Flow
Fluxo e uma jornada sobre o próprio sentir
Por Letícia Negreiros
Festival de Cannes 2024
Pena é um sentimento complexo. Afinal, compadecer-se da dor alheia é sempre altruísta? Não devemos interceder e livrar o outro de situações ruins? Se sentir tocado pelo sofrimento alheio é bondade? Se, para nós, o que vemos é doloroso, por que não agir? Levar mudanças a terceiros? Se o que conhecemos é bom e nos faz bem, por que não ajudar quem desconhece? Compartilhar o que acredito ser confortável é generoso?
Gints Zilbalodis, cineasta e animador letão, flerta com uma forte negativa. Se sentir pena é intervir sem critérios em uma realidade alheia, sem entender se o sofrimento sentido por esse outro é de fato sofrido, então não, não é altruísta ou bondoso. Uma necessidade de se autodeclarar bom, talvez. Dizer que fez algo positivo dentro de seus próprios conceitos.
Por outro lado, a pena pode ser comovente. Pode aguardar a devida hora de afligir-se, sabendo que, por mais nervosa que esteja, essa hora pode nunca chegar. Se ela observa e acompanha com uma curiosidade quase infantil, absorvendo os sentimentos mas ponderando se será necessária, então sim, é altruísta e bondosa. E “Flow”, novo longa de Zilbalodis, é digno de pena.
O cineasta nos apresenta um recorte de paz. A luz suave do sol, uma brisa com certeza fresca, árvores verdes e um riacho traquilo. Sem humanos, desaparecidos já há algum tempo, acompanhamos um gatinho preto desbravando o mundo, que até então se resume aquele riacho próximo a cabana em que vive. A enchente destrói o ambiente indefeso. O ponto mais alto das redondezas, de repente, não é mais alto o suficiente. Os resquícios do homem – suas casas, seus barcos, seus desenhos – são apenas o peso de sua ausência. Não há quem socorra o gato ou qualquer outro animal. Zilbalodis nos expõe è dualidade da pena. Aqui, ela não é boa. É dolorosa, gritante, angustiante. O desamparo diante da enchente e da ausência de cuidado é desesperador. Há o ímpeto de resgate e a agonia da impotência. Mas como a pena pode não ser boa se a situação é tão tenebrosa?

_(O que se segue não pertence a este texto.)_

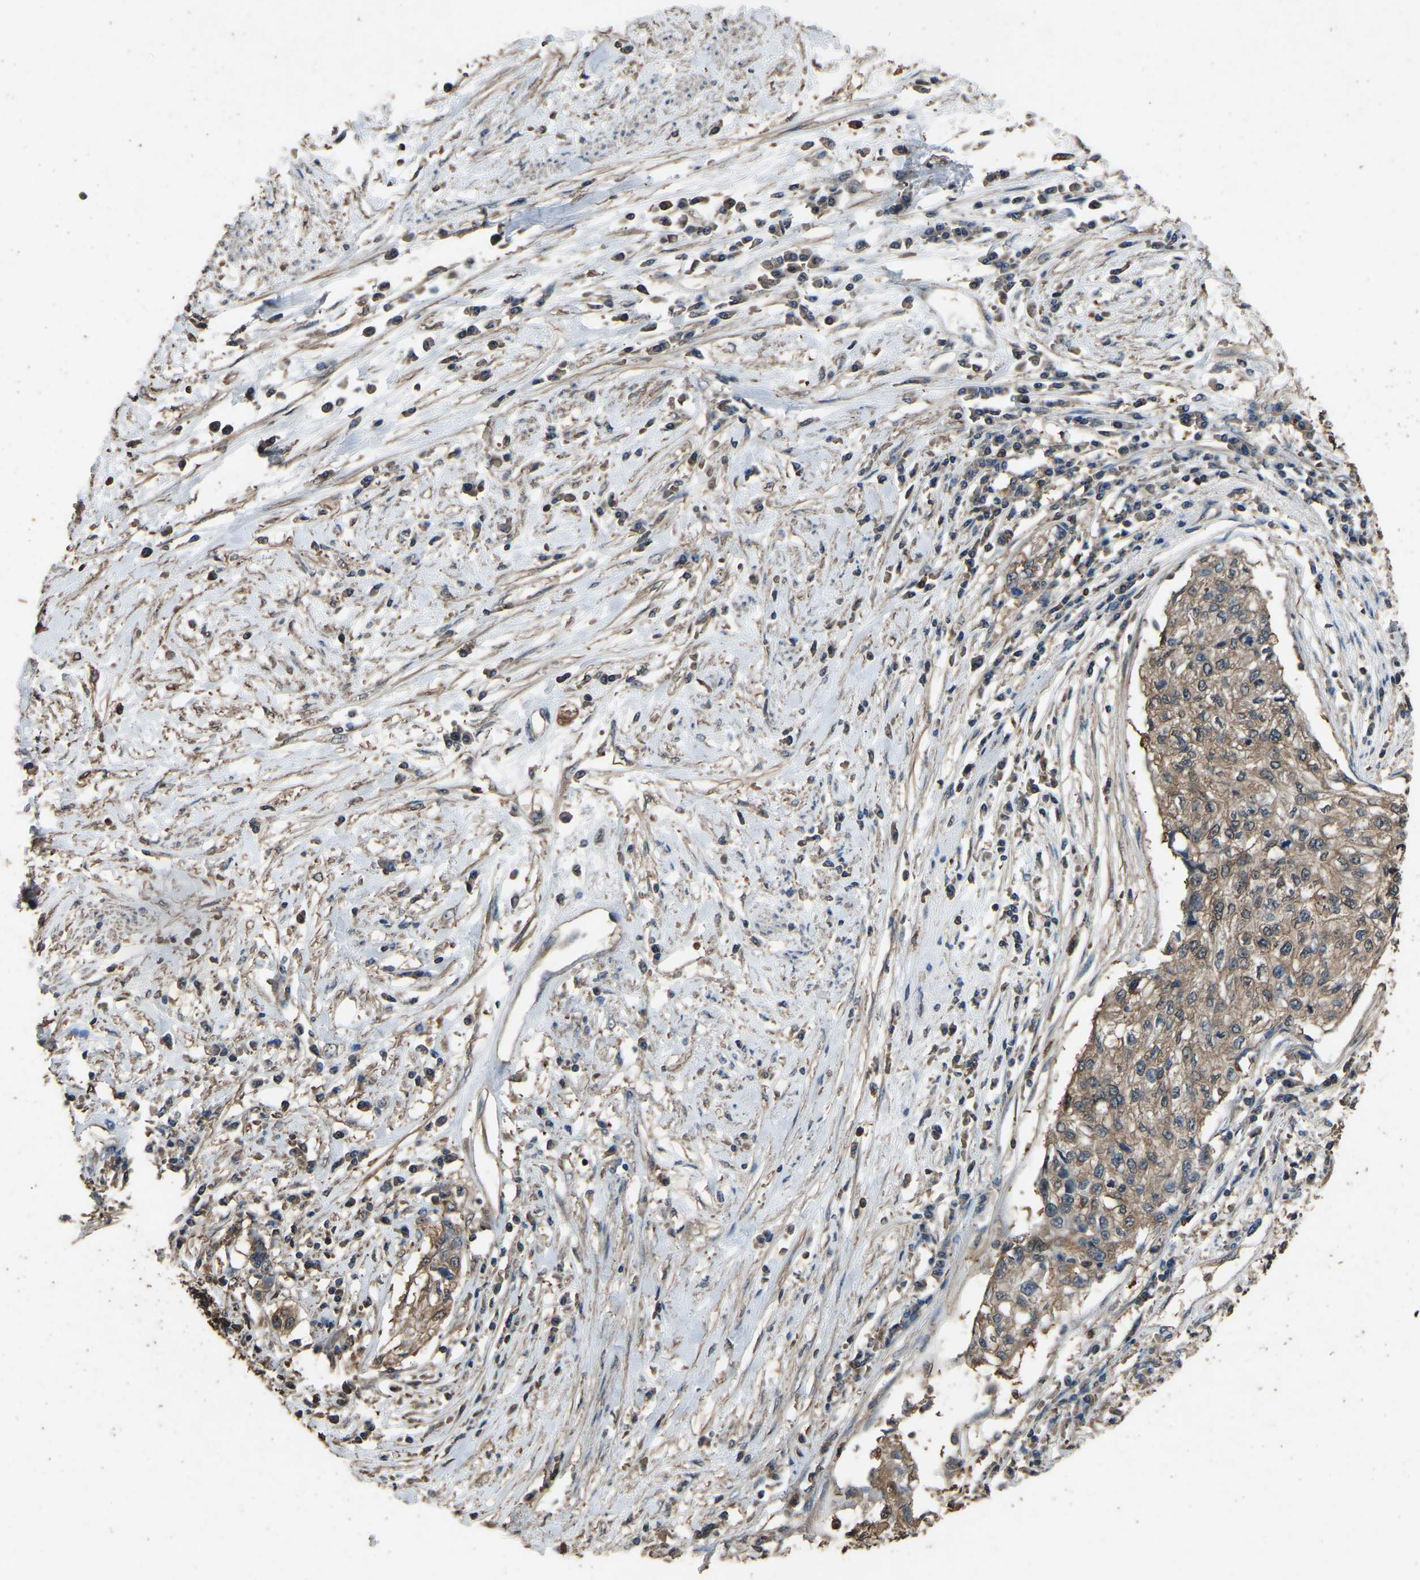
{"staining": {"intensity": "moderate", "quantity": ">75%", "location": "cytoplasmic/membranous"}, "tissue": "cervical cancer", "cell_type": "Tumor cells", "image_type": "cancer", "snomed": [{"axis": "morphology", "description": "Squamous cell carcinoma, NOS"}, {"axis": "topography", "description": "Cervix"}], "caption": "Squamous cell carcinoma (cervical) stained for a protein (brown) shows moderate cytoplasmic/membranous positive positivity in approximately >75% of tumor cells.", "gene": "FHIT", "patient": {"sex": "female", "age": 57}}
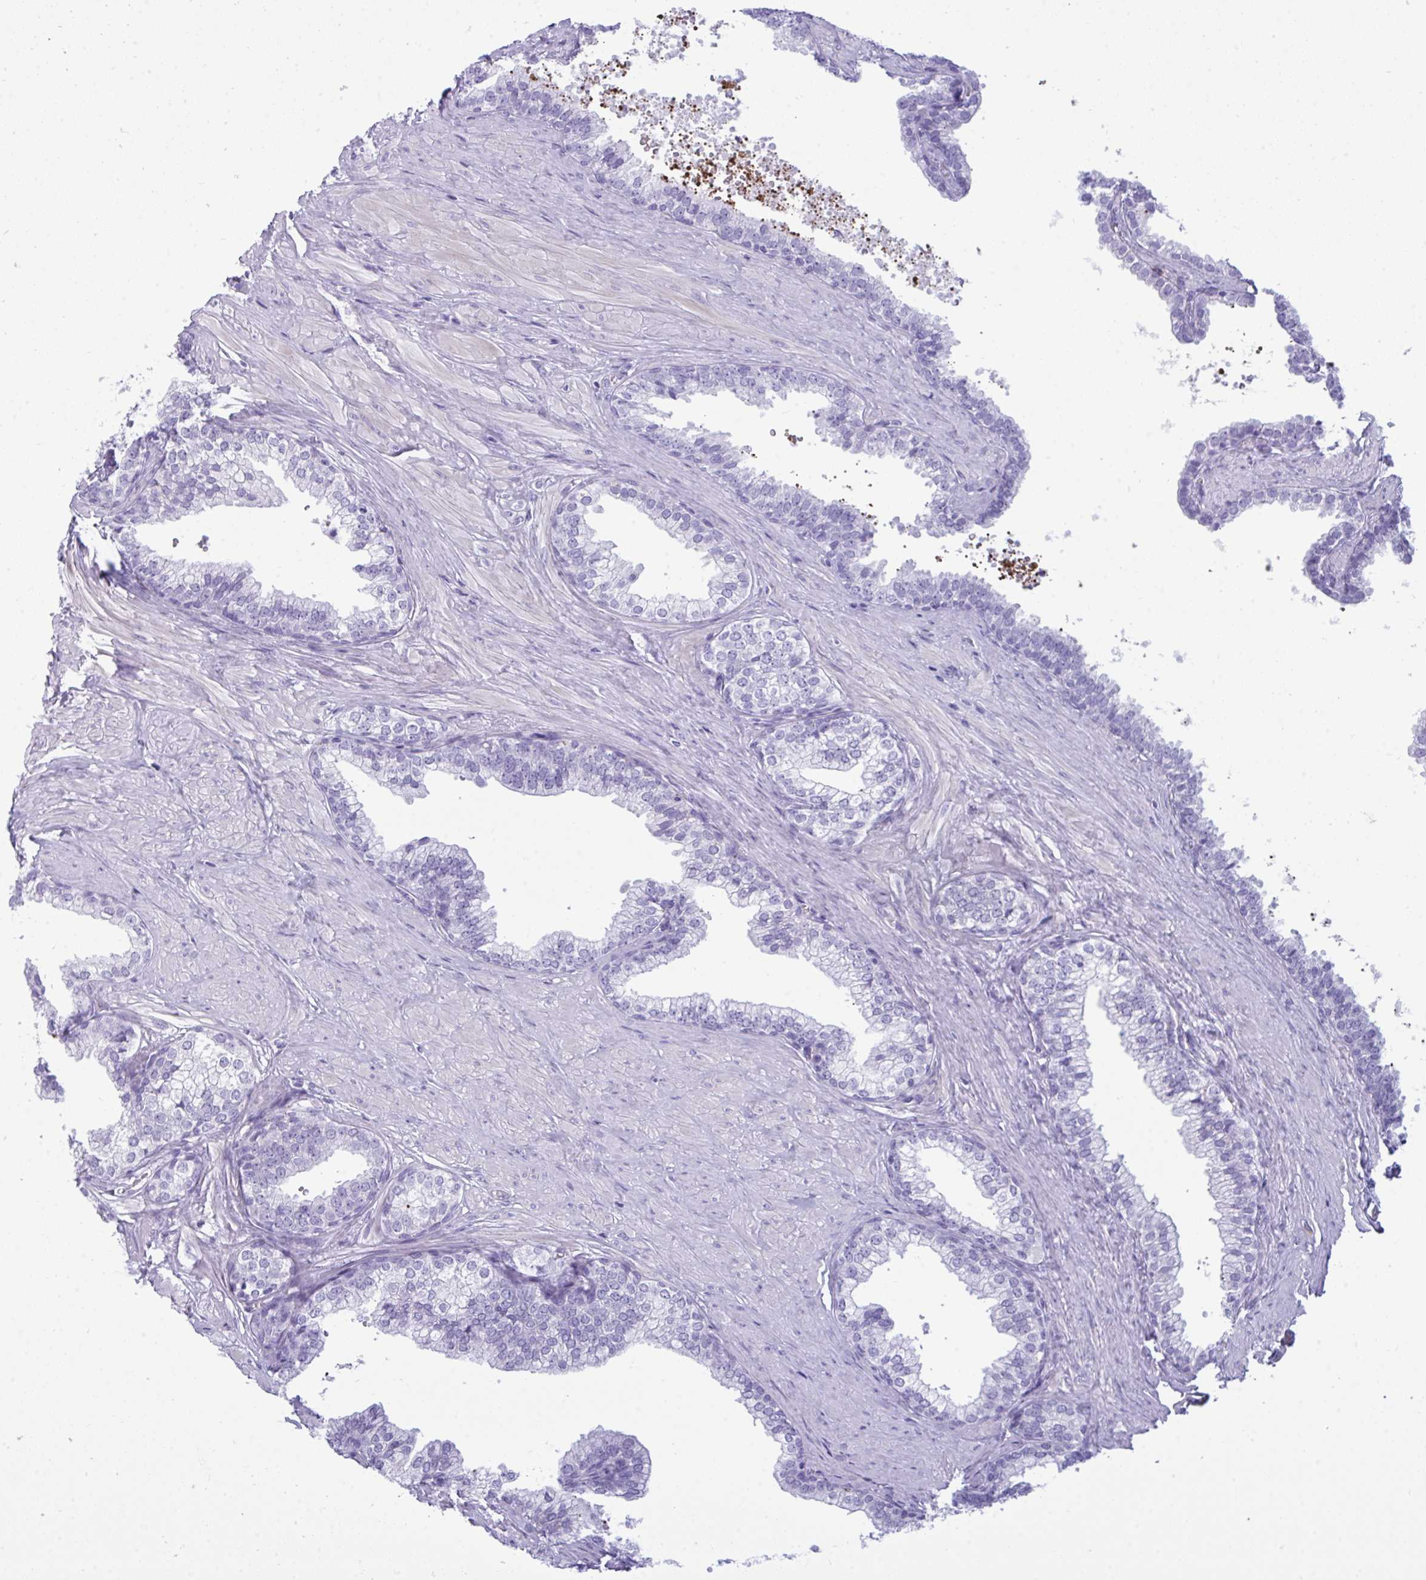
{"staining": {"intensity": "negative", "quantity": "none", "location": "none"}, "tissue": "prostate", "cell_type": "Glandular cells", "image_type": "normal", "snomed": [{"axis": "morphology", "description": "Normal tissue, NOS"}, {"axis": "topography", "description": "Prostate"}, {"axis": "topography", "description": "Peripheral nerve tissue"}], "caption": "Protein analysis of normal prostate shows no significant expression in glandular cells.", "gene": "ARHGAP42", "patient": {"sex": "male", "age": 55}}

“Flow” leva as circunstâncias com o fluxo da água e o gatinho é arrastado junto. Conforme é levado, ora pelas correntes, ora no barco, faz a única coisa que lhe resta: observar. Está desbravando o mundo de fato. O medo em seus grandes olhos amarelos gradualmente dá lugar ao deslumbre. Todas as novidades são maravilhas. A pena torna-se um sentimento bom. Em momento algum descobrimos coisas novas. Sabemos que o mundo é grande. Já vimos coisas belíssimas. Ele não. Somos seduzidos, hipnotizados pelo encanto do felino. É comovente vê-lo se descobrir apaixonado por uma realidade desconhecida. É tão fácil ser convencido a ver com os olhos do gato. O mundo é resultado de seu fascínio. Já sabemos das coisas, mas queremos novamente ir atrás só para redescobri-las com ele.
Zilbalodis nos entrega parte desta magia na construção de suas imagens. A animação de “Flow” é envolvente. Calorosa e receptiva, nos sentimos como pequenos animais na floresta antes de sermos raptados pela perspectiva do pequeno animal. E, ao sermos levados, a animação manipula essa percepção. Suas descobertas se dão em uma crescente, mas nunca são menos impactantes. Cores vibram, luzes cintilam, sombras tremulam. Para ele, tudo é muito grandioso e transforma, para nós, em novidade.
“Flow” nos conduz em uma jornada sobre o próprio sentir. A enchente, enquanto muito real, é também um espelho da jornada de amadurecimento do gato. Sua relação consigo mesmo melhora conforme sua interação com a água evolui. Antes arisco, medroso e desconfiado, agora sabe lidar com essa nova perspectiva de mundo. O gatinho preto também transitou pela dualidade da pena, só começou um pouco mais atrás, tendo pena de si mesmo antes de ter pena do mundo.
O longa de Gints Zilbalodis, já conhecido por “Longe” (2019) e “Oasis” (2017), é o grande representante da Letônia no Oscar 2025. Está concorrendo na categoria de Melhor Filme Internacional, disputando a estatueta com “Ainda Estou Aqui” (2024), de Walter Salles. Passou por outros festivais, recebendo uma indicação ao Prêmio Un Certain Regard no Festival de Cannes 2024 e vencendo o Bright Horizons Award – Special Mention no Melbourne International Film Festival. “Flow” está com estreia programada no Brasil para o dia 30 de janeiro.